BEGIN GIVEN INFORMATION

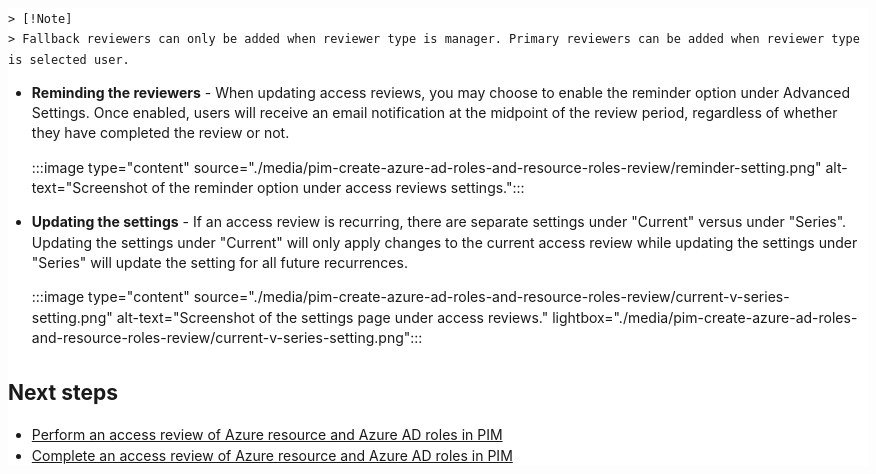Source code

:     > [!Note]
    > Fallback reviewers can only be added when reviewer type is manager. Primary reviewers can be added when reviewer type is selected user.

- **Reminding the reviewers** - When updating access reviews, you may choose to enable the reminder option under Advanced Settings. Once enabled, users will receive an email notification at the midpoint of the review period, regardless of whether they have completed the review or not. 

    :::image type="content" source="./media/pim-create-azure-ad-roles-and-resource-roles-review/reminder-setting.png" alt-text="Screenshot of the reminder option under access reviews settings.":::

- **Updating the settings** - If an access review is recurring, there are separate settings under "Current" versus under "Series". Updating the settings under "Current" will only apply changes to the current access review while updating the settings under "Series" will update the setting for all future recurrences.

    :::image type="content" source="./media/pim-create-azure-ad-roles-and-resource-roles-review/current-v-series-setting.png" alt-text="Screenshot of the settings page under access reviews." lightbox="./media/pim-create-azure-ad-roles-and-resource-roles-review/current-v-series-setting.png":::
    
## Next steps

- [Perform an access review of Azure resource and Azure AD roles in PIM](pim-perform-azure-ad-roles-and-resource-roles-review.md)
- [Complete an access review of Azure resource and Azure AD roles in PIM](pim-complete-azure-ad-roles-and-resource-roles-review.md)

END GIVEN INFORMATION

● **YOUR INSTRUCTIONS**:
In the listing above, find the line with "- **Updating the" and the line with "## Next steps". Output those two lines and every line between them, exactly as written.

● **ANSWER TO THE EXERCISE**:
- **Updating the settings** - If an access review is recurring, there are separate settings under "Current" versus under "Series". Updating the settings under "Current" will only apply changes to the current access review while updating the settings under "Series" will update the setting for all future recurrences.

    :::image type="content" source="./media/pim-create-azure-ad-roles-and-resource-roles-review/current-v-series-setting.png" alt-text="Screenshot of the settings page under access reviews." lightbox="./media/pim-create-azure-ad-roles-and-resource-roles-review/current-v-series-setting.png":::
    
## Next steps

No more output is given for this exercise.